Les textes actuellement soumis au débat ne surgissent donc pas de nulle part. Ils s’inscrivent dans une continuité historique et le gouvernement du Président Bassirou Diomaye Faye lui-même les présente comme la traduction juridique des consensus issus des concertations de 2024 et de 2025. Dans ces conditions, l’ouverture d’un nouveau cycle de dialogue sur les mêmes questions soulève une interrogation légitime : quel élément nouveau justifierait de reprendre un débat engagé depuis près de vingt ans ?

Il appartient désormais à l’Assemblée nationale de jouer pleinement son rôle. Les députés disposent de textes, de rapports, d’avis techniques et de recommandations accumulés au fil des années. Ils ont la responsabilité de les examiner, de les amender avec la contribution de l’Exécutif si nécessaire, puis de se prononcer. Si les réformes proposées peuvent encore être améliorées au cours du débat parlementaire, elles ne devraient plus être renvoyées à un processus de concertation dont les principales conclusions sont déjà connues.

Si également comme le prévoit la Constitution, le Président de la République souhaite obtenir l’arbitrage du peuple, il a toute la latitude de soumettre la révision constitutionnelle au référendum. Dans cet exercice donc, ni le Législatif, ni l’Exécutif ne sont dépourvus d’outils et de mécanismes d’action, dès lors qu’ils restent dans les limites de ce que les lois permettent.
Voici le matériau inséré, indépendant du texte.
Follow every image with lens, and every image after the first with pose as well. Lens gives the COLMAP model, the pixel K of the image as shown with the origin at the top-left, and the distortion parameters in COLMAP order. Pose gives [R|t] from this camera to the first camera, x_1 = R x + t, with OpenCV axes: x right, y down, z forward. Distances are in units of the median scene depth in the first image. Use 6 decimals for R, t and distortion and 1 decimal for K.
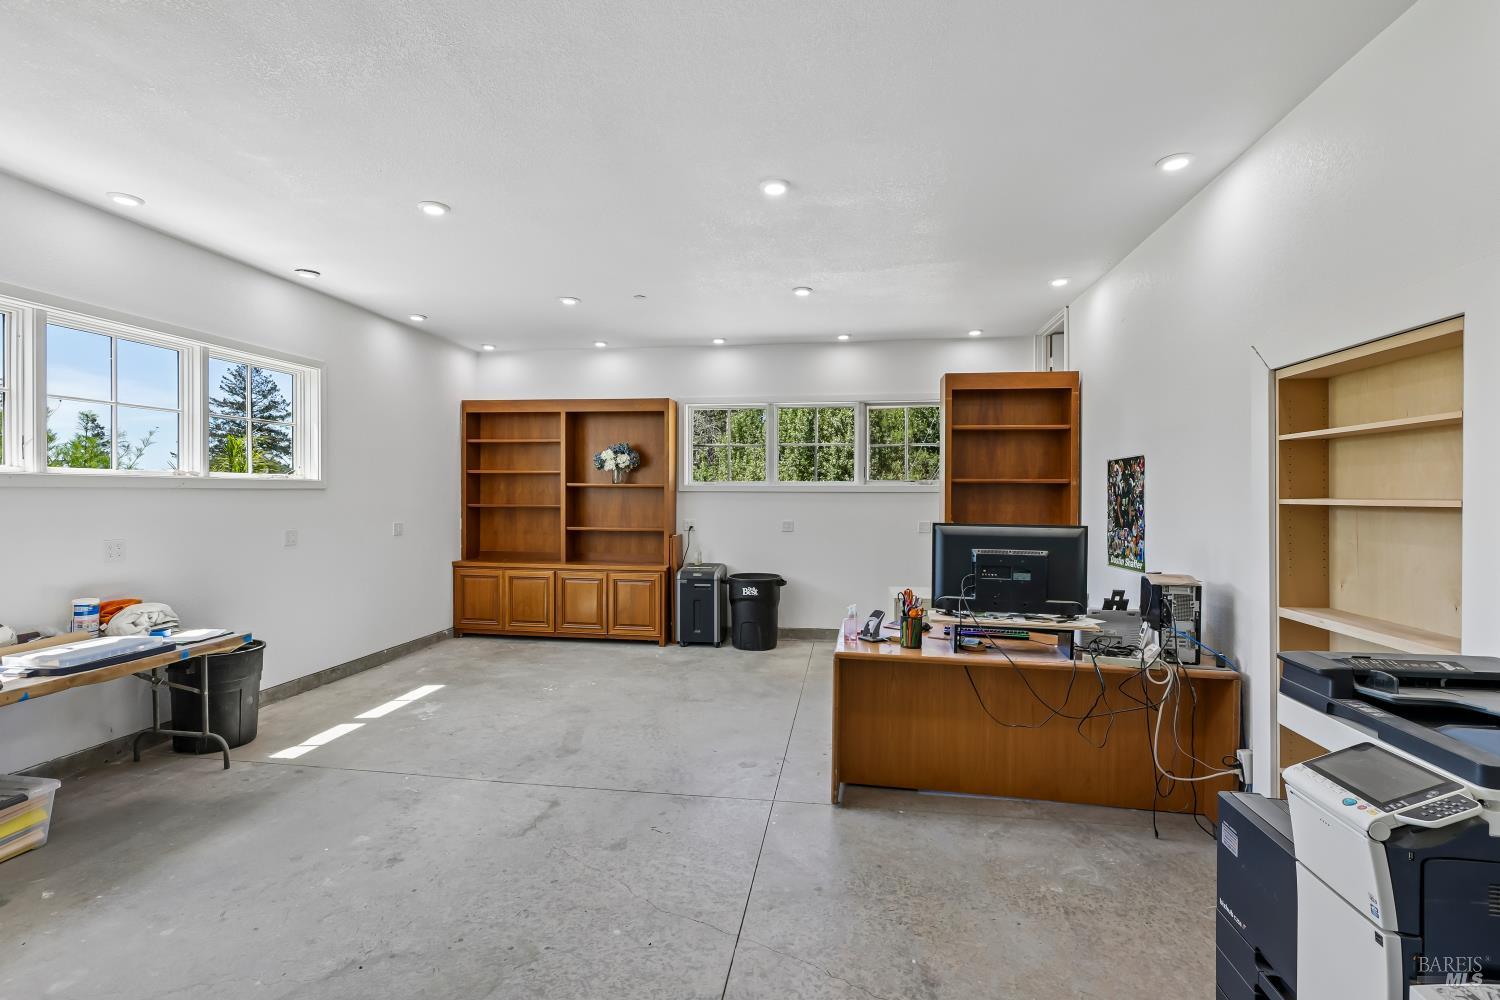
lens RADIAL K [[700.0, 0, 753.0], [0, 700.0, 491.4], [0, 0, 1]] dist [-0.001381, 0.001005]
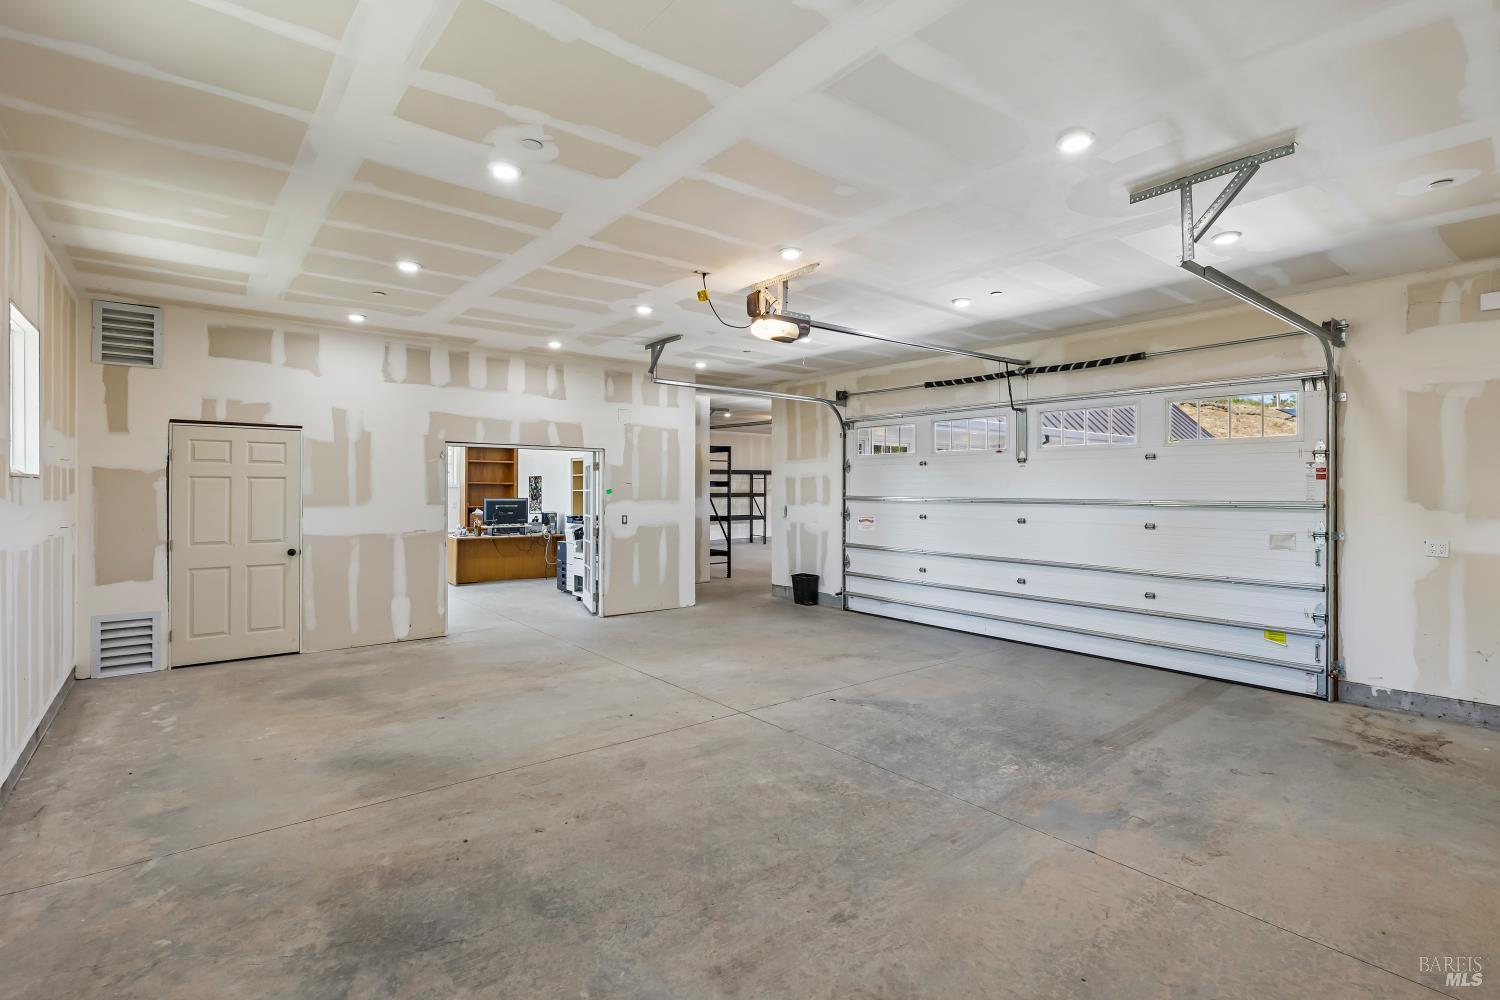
lens RADIAL K [[700.0, 0, 753.0], [0, 700.0, 491.4], [0, 0, 1]] dist [-0.001381, 0.001005]
pose [[0.676246, -0.005065, 0.736659, -1.328724], [-0.001807, 0.999962, 0.008534, -0.014437], [-0.736674, -0.007102, 0.676211, -2.176646]]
Reporter une nouvelle fois ces réformes au nom d’un dialogue supplémentaire risquerait d’entretenir l’idée que le Sénégal excelle davantage dans la production de consensus que dans leur mise en oeuvre. A force d’accumuler les rapports, les commissions et les recommandations sans leur donner une traduction normative, le Sénégal risque de voir s’installer une réputation paradoxale : celle d’un pays qui réfléchit beaucoup, produit des analyses de qualité mais qui peine à transformer ses consensus en réformes.

Ce paradoxe est d’autant plus frappant que de nombreux travaux sénégalais ont inspiré des réflexions au-delà de nos frontières. Les idées produites ici circulent, nourrissent des débats ailleurs et parfois trouvent une application plus rapide ailleurs qu’au Sénégal.